Character Conflict Matrix

Stories are about drama and drama is about conflict. In most stories, you’ll have two main characters: a hero and a villain. Obviously the hero and the villain should have conflicting goals where if the hero wins, the villain loses but if the villain wins, the hero loses. Think of any sports movie like “Rocky” or “The Bad News Bears” where there can only be one winner.

Besides the two main characters (the hero and the villain) fighting each other, most stories also have two secondary characters: the mentor and the ally. Both the mentor and ally help the hero, but to strengthen any story, the mentor and ally should also be fighting against the villain in some way.
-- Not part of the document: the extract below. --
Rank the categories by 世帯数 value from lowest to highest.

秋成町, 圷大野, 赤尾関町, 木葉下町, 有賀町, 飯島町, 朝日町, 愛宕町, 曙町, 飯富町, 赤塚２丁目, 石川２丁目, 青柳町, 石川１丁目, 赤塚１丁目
In “Avatar,” the four major characters are:

  • The hero, a Marine running around in an alien avatar’s body
  • The villain, a Marine leader who wants to wipe out the aliens
  • The ally, a scientist who trains the hero how to operate the avatar body
  • The mentor, an alien female who saves the hero and teaches him the ways of their culture

So the four major conflicts look like this:

  • The villain wants to wipe out the aliens but the hero wants to save them
  • The ally wants to learn from the aliens but the villain wants to use force to get the aliens to cooperate
  • The mentor wants to protect her way of life but the villain wants to wipe it out
  • Basically, the hero, mentor, and ally must all fight against the villain. When all three characters fight against the villain, you have a stronger story. When only the hero fights against the villain, you have a one-dimensional story.

What makes a great movie like “Die Hard” so enjoyable is seeing how all the main characters have a story arc of their own that they conclude against the villain. The hero eventually kills the villain, but the ally (the hero’s wife) gets to punch the face of the TV news reporter who gave away her name and nearly got her killed, and the mentor (the black police officer) regains the confidence to shoot his gun when he shoots and kills the last terrorist. Even the limousine driver gets to ram a terrorist to get back at the villain.

The mentor and ally don’t need to defeat the villain (that’s the hero’s job) but they do need to defeat someone working on the villain’s side. By giving every major character a conflict against the villain that ultimately gets resolved, the story feels more balanced, and that just makes a stronger overall story as a result.